Sunday, on NBC's "Meet the Press," Massachusetts senior Senator John Kerry blamed House Republicans, specifically those affiliated with the Tea Party. Here's Kerry speaking with NBC's Dick Gregory.

"This is the TEA Party downgrade because a minority of people in the House of Reps countered even the will of many Republicans in the United States Senate who were prepared to do a bigger deal; to do $4.7 trillion, $4 trillion, (and) have a mix of reductions and reforms."

To the right of the aisle, Tea Party endorsed Republican New York Congresswoman Nan Hayworth called on Democrats to pass the GOP controlled House budget plan introduced by Rep. Paul Ryan and said Obama should take the lead on economic reforms.

"The president has called for us to lift regulatory burdens and yet has taken no leadership on that issue nor on reaching a consensus view that all of us can live with and go forward with."

Fellow Republican New York Congressman Chris Gibson reaffirmed his support for legislation passed by the House to "Cut, Cap, and Balance," the nation's finances. The bill was rejected by the Senate during the debt ceiling debate due in part to the inclusion of a constitutional amendment to require balanced federal budgeting.

"There's no question in my mind that we would've preserved our AAA rating if we passed in the Senate and the president signed Cut, Cap, and Balance'."

Similar to Obama's remarks, Gibson also called for both parties to resume discussions on a long term solution to the country's debt following Friday's downgrade.

"Both parties need to sit down and face this reality and come up with the cuts that will put us on the trajectory to put back in place our AAA rating."

As legislators traded blows, U.S. markets fell throughout the day Monday in reaction to the downgrade, which some say could affect the outcome of Congressional elections.

Scott Klinger, Director of Tax Policy at the non-partisan, non-profit group Business for Shared Prosperity, which represents over 3,000 small businesses across the country, said the key to economic recovery will be ending corporate tax incentives.

"I think people understand that the people that big businesses have provided have left and the people who are staying and creating jobs are people in their local communities."

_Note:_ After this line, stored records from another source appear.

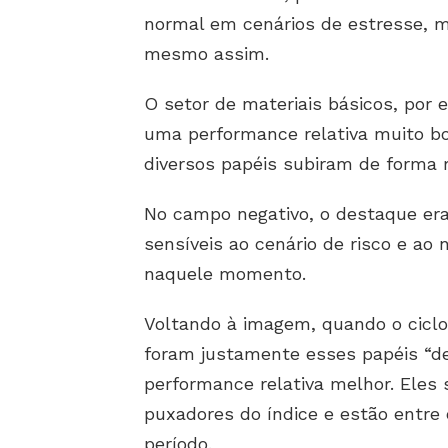
normal em cenários de estresse, 
mesmo assim.
O setor de materiais básicos, po
uma performance relativa muito boa
diversos papéis subiram de forma 
No campo negativo, o destaque era
sensíveis ao cenário de risco e ao
naquele momento.
Voltando à imagem, quando o ciclo 
foram justamente esses papéis “d
performance relativa melhor. Eles 
puxadores do índice e estão entr
período.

While corporate tax incentives and comprehensive individual tax reform have been major partisan sticking points over the past several months, Klinger said voters will be paying attention to make sure legislators do not repeat the partisanship of the debt ceiling debate in the run up to 2012.

"It's a manufactured crisis that has taken attention away from the needs of communities and small business and middle and working class people to have a sound economic footing to base their investments and their lives on."